O filme bebe da fonte neo-noir de produções como Seven, de David Fincher. Aliás, toda a atmosfera parece de um filme policial dos anos 1990 e é por isso que foge tanto ao tom da série original. O personagem de Chris Rock, Zeke Banks, é um policial perturbado pelo passado que passa a investigar os crimes que se assemelham aos assassinatos de John Kramer.  O detetive mal humorado deixa claro desde as primeiras cenas que trabalha sozinho, por isso o óbvio acontece e ele ganha um parceiro, o novato William Schenk (Max Minghella). 

Samuel L. Jackson também está no elenco, mas tem seu talento completamente desperdiçado. Ele interpreta um ex-policial e também pai de Zeke. Chris Rock é comediante e com Spiral queria mostrar uma nova faceta artística, mais séria. Não convenceu. As pequenas adições de humor nos diálogos também não funcionaram. Era uma piada? Ele estava apenas sendo um idiota? Fica a dúvida. Rock já se provou um ótimo roteirista de comédia, mas como ator em um papel sério deixou a desejar. O único tom da atuação é cansativo e escolher a rota do detetive cínico, sarcástico e sem espírito de equipe não é inovador. 

Spiral tem cortes de câmera rápidos, closes no rosto dos personagens e um jogo de iluminação irritante que faz todo mundo parecer suado. O primor técnico da franquia Jogos Mortais nunca esteve na filmagem ou na edição. Os efeitos práticos e especiais davam vida ao filme deixando os objetos usados nas armadilhas extremamente reais. 

Quando finalmente o momento da grande revelação chega, as expectativas não são correspondidas. O grande plot twist já consagrado nos filmes anteriores é fraco e muito previsível. Os flashbacks de explicação tentam melhorar a situação, mas a anestesia da decepção é forte. 

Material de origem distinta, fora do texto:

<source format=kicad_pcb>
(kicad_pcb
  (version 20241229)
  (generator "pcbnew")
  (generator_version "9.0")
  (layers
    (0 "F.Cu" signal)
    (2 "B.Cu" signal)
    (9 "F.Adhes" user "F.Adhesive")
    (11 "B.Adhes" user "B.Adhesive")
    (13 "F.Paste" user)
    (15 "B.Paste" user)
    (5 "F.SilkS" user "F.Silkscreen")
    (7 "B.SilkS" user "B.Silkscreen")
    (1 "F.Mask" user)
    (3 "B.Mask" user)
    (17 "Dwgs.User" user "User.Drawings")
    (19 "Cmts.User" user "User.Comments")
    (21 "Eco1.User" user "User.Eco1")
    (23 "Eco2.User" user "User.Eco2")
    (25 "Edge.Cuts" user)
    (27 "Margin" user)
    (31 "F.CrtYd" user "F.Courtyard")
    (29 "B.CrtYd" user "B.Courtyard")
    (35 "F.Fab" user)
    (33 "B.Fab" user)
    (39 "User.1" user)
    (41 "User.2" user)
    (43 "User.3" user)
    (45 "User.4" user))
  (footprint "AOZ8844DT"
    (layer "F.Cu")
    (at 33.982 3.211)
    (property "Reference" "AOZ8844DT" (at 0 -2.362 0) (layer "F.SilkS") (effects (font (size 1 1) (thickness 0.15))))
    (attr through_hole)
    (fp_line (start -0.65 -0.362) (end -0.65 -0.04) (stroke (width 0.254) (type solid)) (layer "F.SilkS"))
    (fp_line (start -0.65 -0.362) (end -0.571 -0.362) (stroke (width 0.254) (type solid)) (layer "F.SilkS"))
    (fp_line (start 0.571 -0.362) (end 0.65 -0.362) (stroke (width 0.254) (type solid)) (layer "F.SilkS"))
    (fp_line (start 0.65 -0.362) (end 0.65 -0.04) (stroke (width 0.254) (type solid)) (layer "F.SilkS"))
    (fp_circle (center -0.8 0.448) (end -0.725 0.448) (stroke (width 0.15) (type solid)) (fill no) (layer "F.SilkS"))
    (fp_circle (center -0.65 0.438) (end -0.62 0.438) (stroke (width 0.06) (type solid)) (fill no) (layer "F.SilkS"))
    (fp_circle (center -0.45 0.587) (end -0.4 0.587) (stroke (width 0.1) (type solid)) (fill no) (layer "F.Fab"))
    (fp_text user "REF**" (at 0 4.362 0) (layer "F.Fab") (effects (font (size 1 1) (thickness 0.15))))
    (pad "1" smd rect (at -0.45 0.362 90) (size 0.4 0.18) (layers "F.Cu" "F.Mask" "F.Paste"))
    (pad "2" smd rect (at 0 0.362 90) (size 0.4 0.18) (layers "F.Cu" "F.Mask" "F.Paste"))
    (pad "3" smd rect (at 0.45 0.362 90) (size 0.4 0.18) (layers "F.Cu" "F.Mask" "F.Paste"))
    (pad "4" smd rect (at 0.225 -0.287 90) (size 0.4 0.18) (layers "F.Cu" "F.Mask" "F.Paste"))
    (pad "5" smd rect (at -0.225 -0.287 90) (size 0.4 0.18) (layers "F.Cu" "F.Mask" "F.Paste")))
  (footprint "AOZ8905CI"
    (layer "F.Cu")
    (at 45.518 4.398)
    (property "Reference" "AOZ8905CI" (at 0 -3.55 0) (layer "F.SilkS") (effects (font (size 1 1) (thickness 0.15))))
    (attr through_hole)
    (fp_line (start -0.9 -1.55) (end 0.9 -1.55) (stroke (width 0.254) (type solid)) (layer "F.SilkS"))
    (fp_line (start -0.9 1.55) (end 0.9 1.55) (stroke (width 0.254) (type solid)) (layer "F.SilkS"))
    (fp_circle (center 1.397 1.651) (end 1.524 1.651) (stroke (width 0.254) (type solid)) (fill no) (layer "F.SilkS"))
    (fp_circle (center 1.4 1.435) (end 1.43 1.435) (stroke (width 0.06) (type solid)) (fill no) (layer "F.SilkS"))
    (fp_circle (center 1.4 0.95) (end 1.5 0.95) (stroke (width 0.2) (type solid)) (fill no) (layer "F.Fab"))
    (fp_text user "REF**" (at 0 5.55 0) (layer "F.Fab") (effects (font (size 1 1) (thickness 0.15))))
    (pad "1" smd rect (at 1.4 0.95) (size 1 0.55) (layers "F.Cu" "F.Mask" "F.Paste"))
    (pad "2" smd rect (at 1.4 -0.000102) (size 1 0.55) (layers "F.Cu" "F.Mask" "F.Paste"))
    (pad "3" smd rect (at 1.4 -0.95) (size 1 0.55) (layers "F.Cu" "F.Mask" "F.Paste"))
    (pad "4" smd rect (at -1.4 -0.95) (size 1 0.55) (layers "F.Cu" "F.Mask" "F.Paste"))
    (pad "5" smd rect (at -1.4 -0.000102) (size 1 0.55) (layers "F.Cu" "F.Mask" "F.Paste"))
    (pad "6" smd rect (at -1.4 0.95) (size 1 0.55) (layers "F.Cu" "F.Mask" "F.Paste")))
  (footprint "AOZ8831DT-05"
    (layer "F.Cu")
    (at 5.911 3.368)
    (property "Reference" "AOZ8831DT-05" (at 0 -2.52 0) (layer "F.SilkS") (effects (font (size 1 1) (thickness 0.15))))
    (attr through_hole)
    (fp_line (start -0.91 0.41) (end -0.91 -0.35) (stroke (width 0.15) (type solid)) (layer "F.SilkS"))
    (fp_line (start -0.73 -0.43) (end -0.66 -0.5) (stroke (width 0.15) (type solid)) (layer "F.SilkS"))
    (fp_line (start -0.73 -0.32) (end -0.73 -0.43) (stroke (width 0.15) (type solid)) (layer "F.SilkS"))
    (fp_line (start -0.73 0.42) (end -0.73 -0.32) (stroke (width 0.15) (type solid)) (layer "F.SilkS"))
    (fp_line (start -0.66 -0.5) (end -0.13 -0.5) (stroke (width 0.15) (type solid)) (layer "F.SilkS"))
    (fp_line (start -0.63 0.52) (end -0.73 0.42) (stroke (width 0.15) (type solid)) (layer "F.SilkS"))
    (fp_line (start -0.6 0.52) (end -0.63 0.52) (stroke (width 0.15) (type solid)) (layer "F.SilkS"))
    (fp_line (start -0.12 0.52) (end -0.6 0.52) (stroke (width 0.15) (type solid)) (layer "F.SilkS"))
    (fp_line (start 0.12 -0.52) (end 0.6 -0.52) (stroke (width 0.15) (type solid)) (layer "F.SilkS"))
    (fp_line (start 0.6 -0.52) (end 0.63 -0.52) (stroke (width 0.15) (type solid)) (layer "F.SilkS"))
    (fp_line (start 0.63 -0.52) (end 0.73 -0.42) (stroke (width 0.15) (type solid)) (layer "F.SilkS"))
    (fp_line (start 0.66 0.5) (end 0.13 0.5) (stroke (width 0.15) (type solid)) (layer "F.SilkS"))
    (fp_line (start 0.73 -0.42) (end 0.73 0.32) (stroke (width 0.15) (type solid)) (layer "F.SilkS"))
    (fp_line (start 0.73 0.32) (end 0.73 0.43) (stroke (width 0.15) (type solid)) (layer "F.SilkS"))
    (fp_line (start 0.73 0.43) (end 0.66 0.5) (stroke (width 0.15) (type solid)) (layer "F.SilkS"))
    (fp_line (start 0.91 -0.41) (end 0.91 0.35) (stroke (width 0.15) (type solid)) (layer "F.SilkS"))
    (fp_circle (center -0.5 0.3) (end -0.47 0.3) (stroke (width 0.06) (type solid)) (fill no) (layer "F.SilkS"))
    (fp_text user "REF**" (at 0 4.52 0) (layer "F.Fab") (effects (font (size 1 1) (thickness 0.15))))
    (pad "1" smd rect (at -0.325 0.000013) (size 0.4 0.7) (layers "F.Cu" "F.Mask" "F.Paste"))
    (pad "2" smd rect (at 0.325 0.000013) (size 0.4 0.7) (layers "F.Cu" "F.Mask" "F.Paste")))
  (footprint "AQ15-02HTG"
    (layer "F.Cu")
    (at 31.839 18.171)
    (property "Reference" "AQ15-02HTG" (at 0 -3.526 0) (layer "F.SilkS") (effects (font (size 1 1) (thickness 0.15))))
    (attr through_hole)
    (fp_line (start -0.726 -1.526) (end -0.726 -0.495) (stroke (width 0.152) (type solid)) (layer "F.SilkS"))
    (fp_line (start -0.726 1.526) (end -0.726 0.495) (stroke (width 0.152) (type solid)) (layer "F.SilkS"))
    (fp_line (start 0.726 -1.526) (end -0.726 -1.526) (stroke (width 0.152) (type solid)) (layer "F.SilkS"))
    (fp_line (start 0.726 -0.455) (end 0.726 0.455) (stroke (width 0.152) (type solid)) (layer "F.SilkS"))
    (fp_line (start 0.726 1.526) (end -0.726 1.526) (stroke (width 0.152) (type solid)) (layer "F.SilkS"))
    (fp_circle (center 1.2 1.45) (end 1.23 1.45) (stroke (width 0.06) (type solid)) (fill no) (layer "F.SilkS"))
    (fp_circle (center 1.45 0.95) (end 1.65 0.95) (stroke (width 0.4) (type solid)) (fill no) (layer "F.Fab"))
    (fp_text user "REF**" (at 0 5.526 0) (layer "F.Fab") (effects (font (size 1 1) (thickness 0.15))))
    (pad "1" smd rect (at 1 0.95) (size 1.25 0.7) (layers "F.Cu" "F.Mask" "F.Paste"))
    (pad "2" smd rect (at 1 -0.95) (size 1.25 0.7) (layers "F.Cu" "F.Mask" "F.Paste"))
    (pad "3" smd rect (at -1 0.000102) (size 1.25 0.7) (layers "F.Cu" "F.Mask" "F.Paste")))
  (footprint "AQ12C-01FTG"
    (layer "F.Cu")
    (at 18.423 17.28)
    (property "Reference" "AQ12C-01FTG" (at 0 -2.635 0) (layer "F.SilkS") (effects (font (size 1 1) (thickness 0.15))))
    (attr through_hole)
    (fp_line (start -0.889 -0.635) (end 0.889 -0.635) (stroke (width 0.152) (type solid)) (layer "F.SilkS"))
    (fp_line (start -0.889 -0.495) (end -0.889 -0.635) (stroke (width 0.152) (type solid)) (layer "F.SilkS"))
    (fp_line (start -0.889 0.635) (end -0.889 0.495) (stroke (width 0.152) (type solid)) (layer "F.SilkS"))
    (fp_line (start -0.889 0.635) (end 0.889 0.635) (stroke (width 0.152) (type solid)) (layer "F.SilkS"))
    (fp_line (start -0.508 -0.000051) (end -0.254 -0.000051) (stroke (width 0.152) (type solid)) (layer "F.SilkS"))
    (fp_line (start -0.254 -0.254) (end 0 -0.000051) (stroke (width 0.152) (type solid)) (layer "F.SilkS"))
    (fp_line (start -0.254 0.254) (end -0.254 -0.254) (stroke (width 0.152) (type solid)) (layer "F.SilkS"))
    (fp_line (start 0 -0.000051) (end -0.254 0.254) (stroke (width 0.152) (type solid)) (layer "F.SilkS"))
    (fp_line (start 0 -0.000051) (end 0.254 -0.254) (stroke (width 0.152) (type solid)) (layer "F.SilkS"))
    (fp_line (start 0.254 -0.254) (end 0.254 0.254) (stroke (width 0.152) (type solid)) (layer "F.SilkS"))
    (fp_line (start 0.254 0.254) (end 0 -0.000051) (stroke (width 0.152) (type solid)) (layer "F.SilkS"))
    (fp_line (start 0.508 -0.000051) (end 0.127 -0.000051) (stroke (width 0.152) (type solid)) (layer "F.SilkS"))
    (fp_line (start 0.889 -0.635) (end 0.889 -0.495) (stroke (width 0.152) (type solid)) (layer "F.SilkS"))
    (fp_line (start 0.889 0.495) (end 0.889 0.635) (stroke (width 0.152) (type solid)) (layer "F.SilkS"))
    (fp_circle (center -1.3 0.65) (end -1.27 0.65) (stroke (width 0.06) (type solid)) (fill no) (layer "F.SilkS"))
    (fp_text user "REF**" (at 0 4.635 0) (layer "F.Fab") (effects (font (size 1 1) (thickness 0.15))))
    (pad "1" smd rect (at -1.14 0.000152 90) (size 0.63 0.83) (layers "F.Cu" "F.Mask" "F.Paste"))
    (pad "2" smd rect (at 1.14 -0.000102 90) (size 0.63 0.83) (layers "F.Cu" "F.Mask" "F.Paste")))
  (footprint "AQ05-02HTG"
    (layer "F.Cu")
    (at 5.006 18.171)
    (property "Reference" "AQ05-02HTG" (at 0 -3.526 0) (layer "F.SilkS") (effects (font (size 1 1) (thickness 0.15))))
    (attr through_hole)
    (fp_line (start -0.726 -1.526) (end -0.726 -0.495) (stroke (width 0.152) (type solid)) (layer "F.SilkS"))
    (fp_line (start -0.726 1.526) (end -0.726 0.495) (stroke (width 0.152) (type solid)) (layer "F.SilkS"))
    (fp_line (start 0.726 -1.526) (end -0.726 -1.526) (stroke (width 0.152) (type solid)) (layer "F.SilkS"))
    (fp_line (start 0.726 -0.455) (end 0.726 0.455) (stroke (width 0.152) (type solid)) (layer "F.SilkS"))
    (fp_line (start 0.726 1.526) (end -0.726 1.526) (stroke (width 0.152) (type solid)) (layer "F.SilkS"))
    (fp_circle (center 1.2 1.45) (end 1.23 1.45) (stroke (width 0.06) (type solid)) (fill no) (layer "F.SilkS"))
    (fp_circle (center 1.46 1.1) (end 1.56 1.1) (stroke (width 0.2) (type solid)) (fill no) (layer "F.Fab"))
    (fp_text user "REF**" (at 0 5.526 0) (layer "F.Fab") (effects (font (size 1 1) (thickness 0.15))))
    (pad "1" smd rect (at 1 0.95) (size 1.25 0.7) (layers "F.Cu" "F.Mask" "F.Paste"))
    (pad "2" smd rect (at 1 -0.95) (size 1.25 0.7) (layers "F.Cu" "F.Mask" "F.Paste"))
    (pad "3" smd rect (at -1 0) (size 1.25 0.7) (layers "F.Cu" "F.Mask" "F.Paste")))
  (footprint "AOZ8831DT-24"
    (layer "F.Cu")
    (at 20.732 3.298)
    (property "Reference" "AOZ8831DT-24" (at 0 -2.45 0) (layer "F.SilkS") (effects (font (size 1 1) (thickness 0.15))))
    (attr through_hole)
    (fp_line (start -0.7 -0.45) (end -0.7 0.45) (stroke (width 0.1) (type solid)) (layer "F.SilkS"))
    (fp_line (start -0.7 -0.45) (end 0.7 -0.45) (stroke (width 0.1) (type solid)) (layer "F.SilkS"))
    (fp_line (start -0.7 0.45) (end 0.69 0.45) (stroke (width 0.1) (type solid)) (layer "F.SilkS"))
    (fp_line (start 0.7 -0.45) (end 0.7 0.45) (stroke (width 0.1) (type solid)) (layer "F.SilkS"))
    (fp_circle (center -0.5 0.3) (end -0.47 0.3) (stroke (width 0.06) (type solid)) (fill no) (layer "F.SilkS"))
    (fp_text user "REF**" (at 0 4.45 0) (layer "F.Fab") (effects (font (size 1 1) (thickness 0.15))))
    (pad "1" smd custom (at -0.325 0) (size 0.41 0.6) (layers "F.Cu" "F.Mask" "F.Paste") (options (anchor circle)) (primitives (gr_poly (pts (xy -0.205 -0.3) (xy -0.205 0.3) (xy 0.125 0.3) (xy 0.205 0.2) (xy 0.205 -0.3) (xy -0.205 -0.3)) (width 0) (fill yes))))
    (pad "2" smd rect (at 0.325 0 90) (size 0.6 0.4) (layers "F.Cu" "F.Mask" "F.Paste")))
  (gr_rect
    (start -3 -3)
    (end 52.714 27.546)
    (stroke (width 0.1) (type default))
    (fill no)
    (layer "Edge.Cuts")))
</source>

Trazer uma saga de seis filmes de volta à vida obviamente não é fácil, mas retirar ou enfraquecer todos os principais elementos que a caracterizam é algo absurdo. Espiral é pensado para ser uma sequência direta do filme 6, mas não parece se passar nem no mesmo século. A repaginação completa do universo seria perdoada se fosse uma refilmagem ou um reboot. Mas não, é filha direta das produções de James Wan. Fãs dos filmes originais ficarão frustrados. Curiosos não verão graça nenhuma. Esta aqui é uma sequência de decisões erradas e não faz jus ao seu boato de origem.